» Extrait du texte:
+++

IMG Pierre-Claver Maganga Moussavou, Président du PSD.

Dans le théâtre politique gabonais, il arrive que la pièce jouée ressemble davantage à une farce qu’à une tragédie classique. L’interview accordée par Pierre-Claver Maganga Moussavou à L’Union à propos de la loi sur les partis politiques en est la parfaite illustration. Membre du comité chargé de pondre l’avant-projet, l’ancien vice-président s’étonne, avec une pointe d’ironie non dissimulée, de découvrir un texte final qui ne ressemble guère à l’œuvre collective qu’il croyait avoir cosignée. « Les dispositions transitoires contenues dans le texte final ne sont pas ce que nous avons retenu », lâche-t-il d’entrée de jeu, comme un maître d’école découvrant qu’on a corrigé sa dictée à son insu.

 

Car c’est bien là tout le nœud de l’affaire : dans la version promulguée le 27 juin, il est désormais imposé aux partis politiques d’afficher pas moins de 10 000 adhérents en… douze mois. Une disposition qui, selon Maganga Moussavou, n’était ni discutée, ni approuvée par le comité. Un peu comme demander à une tortue de sprinter sous peine de radiation.

 

 « Vous êtes nés, on ne peut pas vous demander de renaître »

La formule a le mérite d’être imagée. L’homme dénonce une exigence « aberrante », déconnectée des réalités d’un pays où, selon ses propres mots, « les Gabonais ont dans leur cantine les tee-shirts de tous les partis politiques, qu’ils arborent selon les événements ». En clair, compter sur la loyauté ou la fidélité des militants est une illusion. Et espérer mobiliser 10 000 adhérents en un an relève, selon lui, d’une mauvaise comédie.

+++

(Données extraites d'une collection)

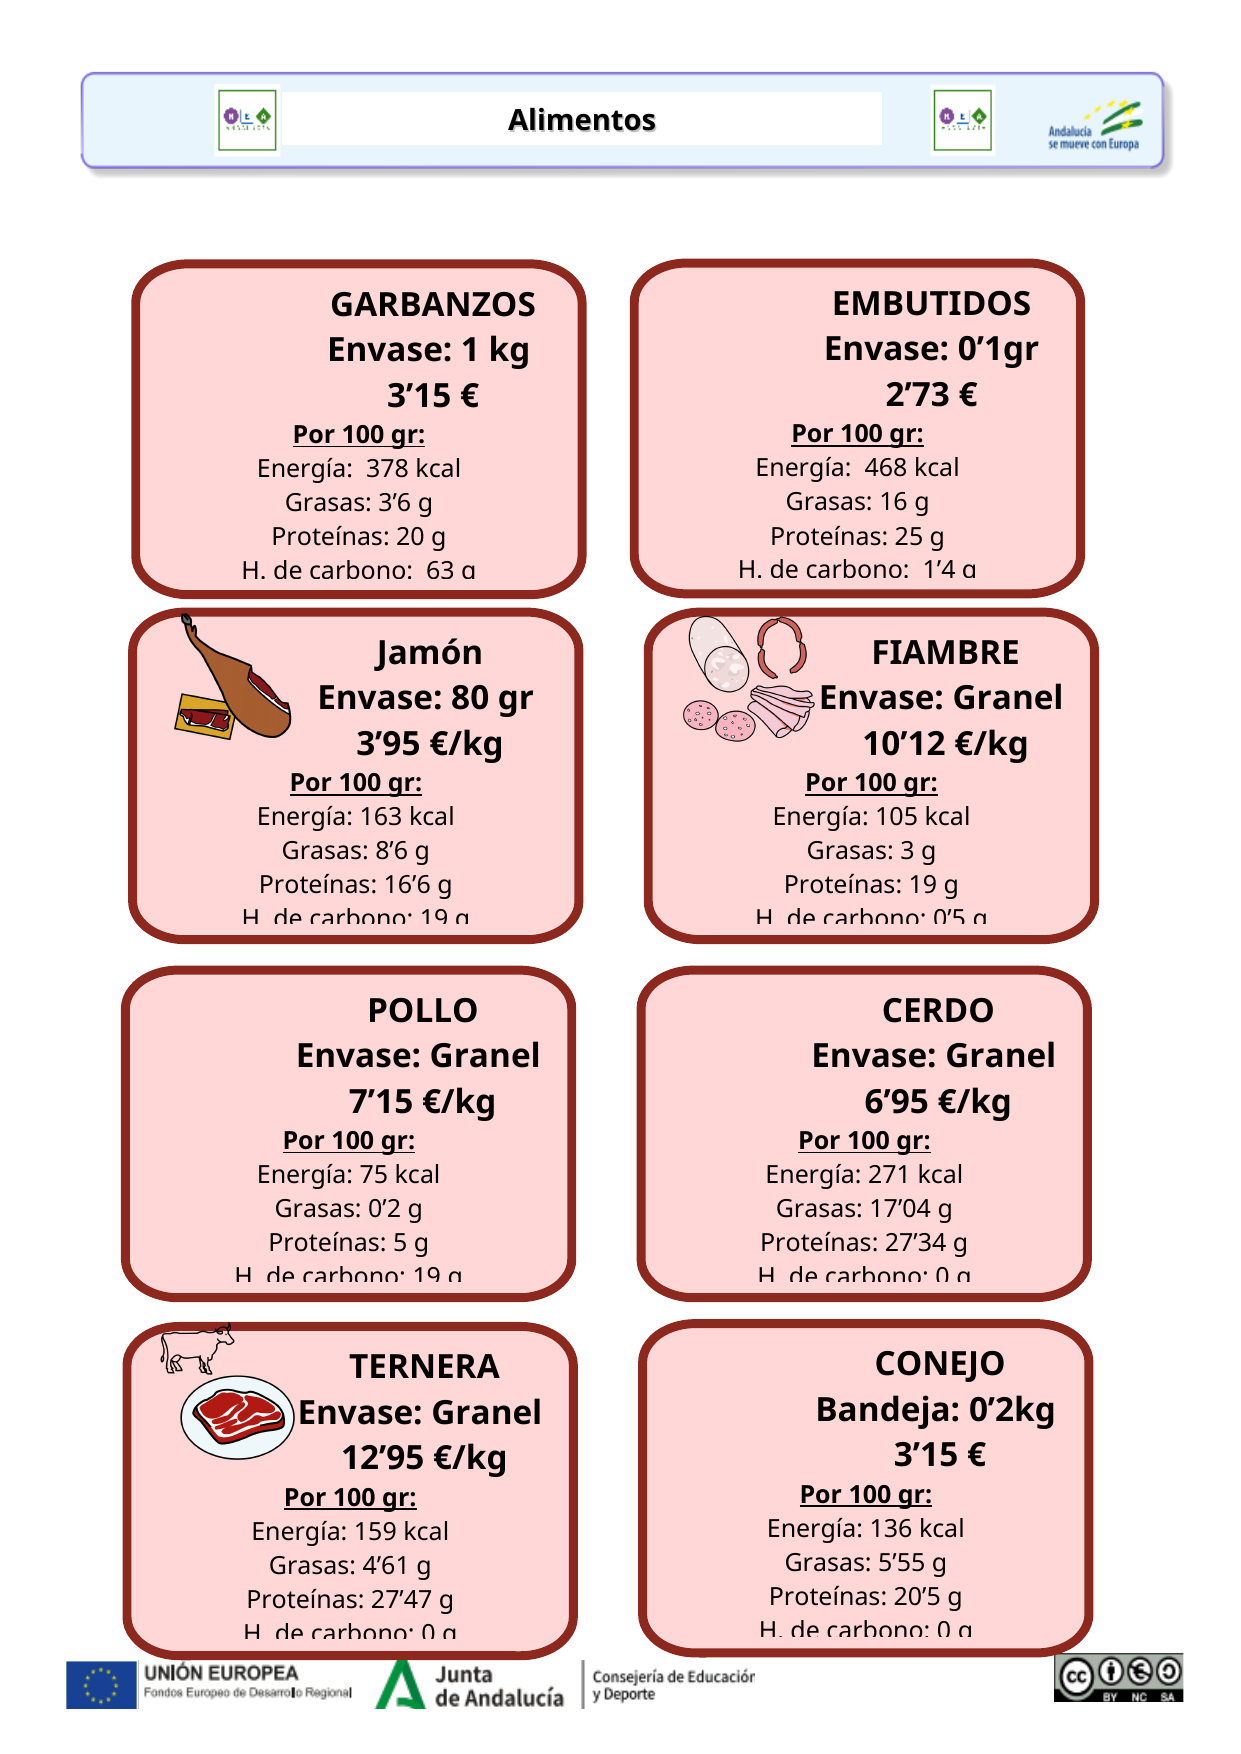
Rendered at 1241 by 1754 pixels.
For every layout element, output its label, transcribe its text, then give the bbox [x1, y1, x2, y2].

text 10’12 €/kg [669, 719, 1074, 765]
text Grasas: 5’55 g [663, 1544, 1068, 1579]
text Por 100 gr: [662, 1123, 1066, 1157]
text 2’73 € [655, 371, 1060, 416]
text Energía: 159 kcal [148, 1513, 552, 1547]
text Energía: 163 kcal [153, 799, 558, 833]
text Envase: Granel [662, 1032, 1066, 1077]
text [153, 628, 163, 674]
text [148, 1343, 157, 1388]
text TERNERA [296, 1343, 552, 1388]
text Proteínas: 20’5 g [663, 1579, 1068, 1613]
picture [157, 1322, 296, 1461]
text Energía: 271 kcal [662, 1157, 1066, 1191]
text POLLO [146, 987, 551, 1032]
text Bandeja: 0’2kg [663, 1386, 1068, 1431]
text Proteínas: 19 g [669, 867, 1074, 901]
text Envase: 0’1gr [655, 325, 1060, 371]
text 3’15 € [663, 1431, 1068, 1476]
text H. de carbono: 1’4 g [655, 552, 1060, 577]
text Envase: Granel [818, 674, 1074, 719]
text GARBANZOS [157, 281, 561, 326]
text Por 100 gr: [148, 1479, 552, 1513]
text Energía: 378 kcal [157, 451, 561, 485]
text H. de carbono: 0 g [663, 1613, 1068, 1636]
text [153, 674, 163, 719]
text Grasas: 3’6 g [157, 485, 561, 519]
text EMBUTIDOS [655, 280, 1060, 325]
text [669, 628, 678, 674]
text H. de carbono: 0’5 g [669, 901, 1074, 923]
text Proteínas: 25 g [655, 518, 1060, 552]
text H. de carbono: 19 g [146, 1259, 551, 1281]
text 12’95 €/kg [148, 1434, 552, 1479]
text Envase: Granel [296, 1388, 552, 1434]
text CERDO [662, 987, 1066, 1032]
text Jamón [302, 628, 558, 674]
text [669, 674, 678, 719]
text [148, 1388, 157, 1434]
text H. de carbono: 0 g [662, 1259, 1066, 1281]
text 3’95 €/kg [153, 719, 558, 765]
picture [69, 62, 1190, 185]
text H. de carbono: 63 g [157, 553, 561, 578]
text Proteínas: 27’34 g [662, 1225, 1066, 1259]
text Grasas: 4’61 g [148, 1547, 552, 1581]
text Por 100 gr: [146, 1123, 551, 1157]
text Grasas: 8’6 g [153, 833, 558, 867]
text CONEJO [663, 1340, 1068, 1386]
text Envase: Granel [146, 1032, 551, 1077]
text Envase: 80 gr [302, 674, 558, 719]
text 3’15 € [157, 371, 561, 417]
text Por 100 gr: [663, 1476, 1068, 1511]
text Grasas: 3 g [669, 833, 1074, 867]
text H. de carbono: 19 g [153, 901, 558, 923]
text Grasas: 17’04 g [662, 1191, 1066, 1225]
text Grasas: 0’2 g [146, 1191, 551, 1225]
text Proteínas: 27’47 g [148, 1581, 552, 1616]
picture [163, 607, 302, 746]
text Energía: 105 kcal [669, 799, 1074, 833]
text Por 100 gr: [153, 765, 558, 799]
text H. de carbono: 0 g [148, 1616, 552, 1639]
text Proteínas: 16’6 g [153, 867, 558, 901]
text 7’15 €/kg [146, 1077, 551, 1123]
text Energía: 136 kcal [663, 1511, 1068, 1544]
text Proteínas: 20 g [157, 519, 561, 553]
text 6’95 €/kg [662, 1077, 1066, 1123]
text Por 100 gr: [655, 416, 1060, 450]
text Energía: 75 kcal [146, 1157, 551, 1191]
text Energía: 468 kcal [655, 450, 1060, 484]
text Por 100 gr: [157, 417, 561, 451]
text Por 100 gr: [669, 765, 1074, 799]
picture [678, 607, 818, 746]
text Proteínas: 5 g [146, 1225, 551, 1259]
text Envase: 1 kg [157, 326, 561, 371]
text FIAMBRE [818, 628, 1074, 674]
text Grasas: 16 g [655, 484, 1060, 518]
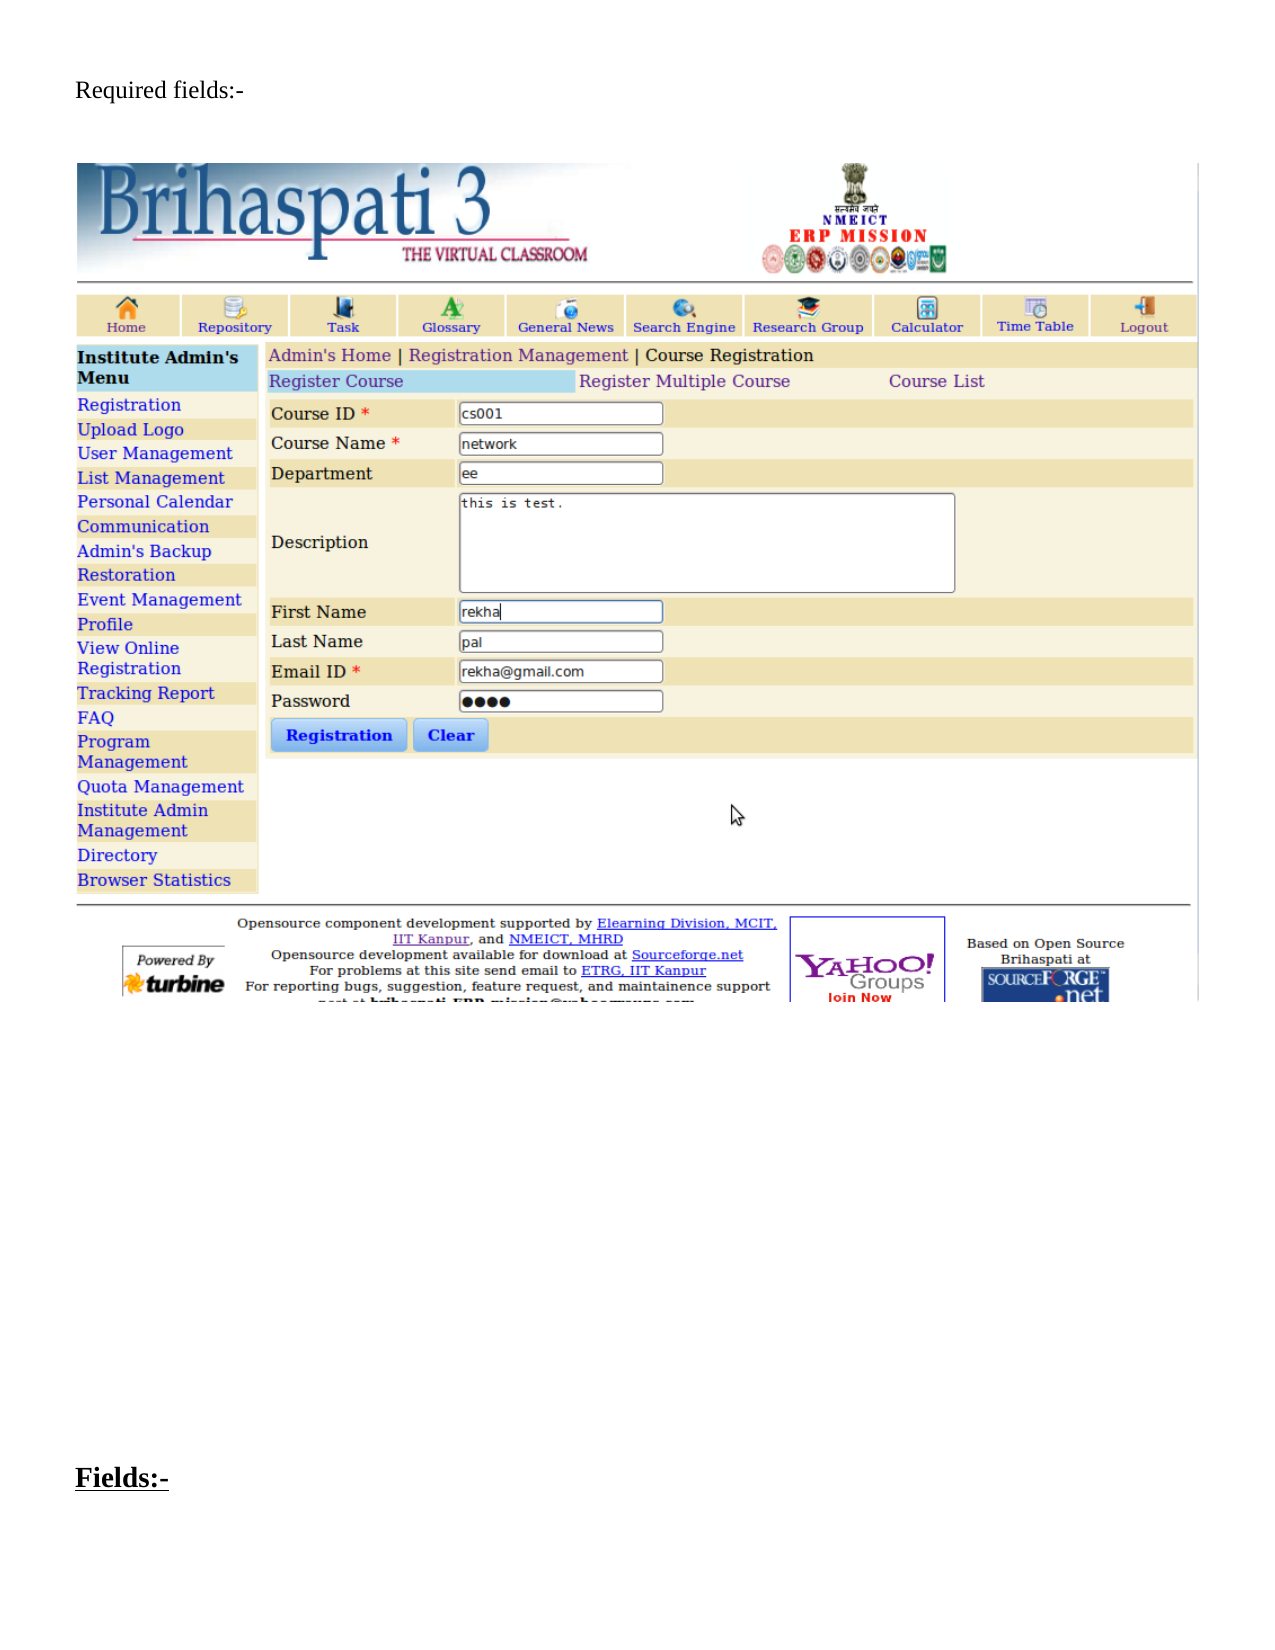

+++

» Travail demandé:
(a) Citez le texte sur la loi gabonaise relative aux partis politiques entre « IMG Pierre-Claver Maganga » et « à son insu. », bornes comprises.
(b) Prolongez le texte sur la loi gabonaise relative aux partis politiques à partir de sa dernière phrase.

» Résultats finaux:
(a)
IMG Pierre-Claver Maganga Moussavou, Président du PSD.

Dans le théâtre politique gabonais, il arrive que la pièce jouée ressemble davantage à une farce qu’à une tragédie classique. L’interview accordée par Pierre-Claver Maganga Moussavou à L’Union à propos de la loi sur les partis politiques en est la parfaite illustration. Membre du comité chargé de pondre l’avant-projet, l’ancien vice-président s’étonne, avec une pointe d’ironie non dissimulée, de découvrir un texte final qui ne ressemble guère à l’œuvre collective qu’il croyait avoir cosignée. « Les dispositions transitoires contenues dans le texte final ne sont pas ce que nous avons retenu », lâche-t-il d’entrée de jeu, comme un maître d’école découvrant qu’on a corrigé sa dictée à son insu.

(b)
 

Le journaliste, qui suit la scène depuis longtemps, se demande : et à quoi serviront donc ces 10 000 âmes supposées gonfler les rangs ? Voteront-elles ? Cotiseront-elles ? Où se cachent-elles, alors même que les urnes, à chaque scrutin, peinent à se remplir ? Maganga Moussavou pointe aussi le risque de « double appartenance » et de manipulations statistiques : « On pourrait se retrouver avec les mêmes militants à gauche et à droite dont certains n’auraient pas donné leur consentement. » Bref, une usine à gaz.

 

La main invisible (mais bien réelle) de l’État

Mais qui donc a glissé cette clause ubuesque dans le texte ? Maganga Moussavou ne le dit pas clairement. Mais il glisse un avertissement voilé au sommet : « Lorsque le président de la République commet une commission, ce n’est pas pour qu’à la fin, il refasse ce pour quoi nous nous sommes réunis à sa demande. » En d’autres termes, si la concertation est un théâtre, inutile d’inviter des acteurs si le scénario est déjà écrit.

Car l’État, dans cette pièce, tient décidément beaucoup de rôles à la fois : conseiller, arbitre, mais aussi metteur en scène et producteur. Pourtant, souligne le vétéran de la politique, « l’État n’a pas à s’immiscer dans le fonctionnement des partis politiques ». Encore moins à les affaiblir sous prétexte de les renforcer.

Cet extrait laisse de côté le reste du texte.